■ **SEITENAUSZUG**:

==============================

# Was ist die beste Montage für Schleien??????



## Porten1407 (5. April 2001)

Bitte sagt mir gute montagen.


----------



## TommyD (5. April 2001)

Hi
Also erstmal muss ich wissen was für ein gewässer besonders die Tiefe und der grund.
Dann willst du auf grund ,Pose angeln oder ist es dir egal?
Wenn du das geschrieben hast kann ich dir helfen.Gruß:     TommyD


----------



## Porten1407 (5. April 2001)

Das Gewässer ist etwa 2meter tief und der grund ist einbißchen schlammig!


----------



## TommyD (5. April 2001)

Hi 
In deinem fall würde ich es mit der Posenmontage versuchen schlanke vorgebleite posen und bleie nah an der Pose nur unten eines als anker so max 30 cm vom haken entvernt. So das der Fisch rumspielen kann am platz bleibt aber keinen großen wiederstand spürt.Gruß:     TommyD


----------



## JohannesG (6. April 2001)

Hallo Porten,
wenn es keine (Unter-)Strömung im Gewässer gibt, dann würde ich wie TommyD mit Waggler fischen und dabei das Vorfach aufliegen lassen. Ab und zu solltst Du den Köder im Wasser ein Stück heranzupfen, (nicht nur) die Schleien mögen das.
Wenn aber die Montage wegen Unter-Strömung treibt, dann mußt Du auf Grund gehen.Gruß,
  Johannes


----------



## TinkaTinka (6. April 2001)

Hallo !
Beide Montagen sind geeignet, das Fischen mit Wagglern ist bei Wind für Ungebbte eswas schwierig, würde ich aber vorziehen---möglichst leicht fischen.

==============================

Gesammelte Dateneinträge
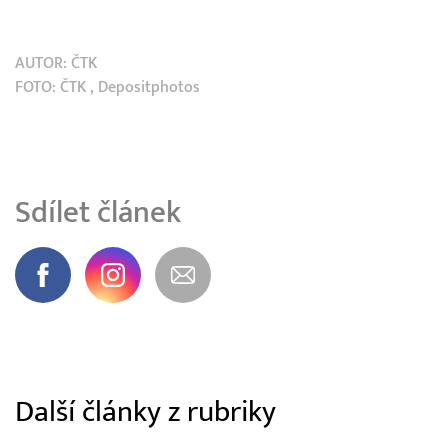
AUTOR:
ČTK
FOTO:
ČTK
, Depositphotos
Sdílet článek
Další články z rubriky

==============================

■ **AUFGABE 1**: Formatiere alle gesammelten Zeilen als nummerierte Liste ohne Leerzeilen und lass die Bilder weg.
■ **AUFGABE 2**: Führe den Thread über Schleienmontagen nach seinem letzten Satz fort.
Der Thread über Schleienmontagen und die Zeilen haben verschiedene Quellen.

■ **ERGEBNIS 1**:
1. AUTOR:
2. ČTK
3. FOTO:
4. ČTK
5. , Depositphotos
6. Sdílet článek
7. Další články z rubriky

■ **ERGEBNIS 2**:
Der Futterkorb sollte nich groß sein, so ca. wie ne Filmdose und ohne Blei montiert werden, snft einwerfen, alternativ mit Tirolerhölzel fischen und von Hand füttern.
Nicht zu viel werfen, da die Fische in dem flachen Wasser leicht gestört werden, liebr Futter verwende, daß länger vorhält ( Partikel/Leben )
Gruß Achim


----------



## Raver0008 (6. April 2001)

Hi!Grundmontage mit Haken Größe 4, und nen fetten Tauwurm (oder Tauwurmstücken) dran! Ich persönlich kann keine Schleie mehr leiden, weil die gibts bei uns in so rauen Mengen das man nicht mehr in Ruhe auf andere Fische mit Wurm angeln kann!!!Petri Heil------------------
    www.anglerseiten.de.vu    [1 Mal bearbeitet. Als letztes von Raver0008 am 06-04-2001 um 09:11.]


----------



## Thomas9904 (6. April 2001)

Habe in verschiedenen Angelzeitschriften was über "the method" gelesen.
Muss ne spezielle Methode für Schleien sein.
Als Köder dienen Miniboilies.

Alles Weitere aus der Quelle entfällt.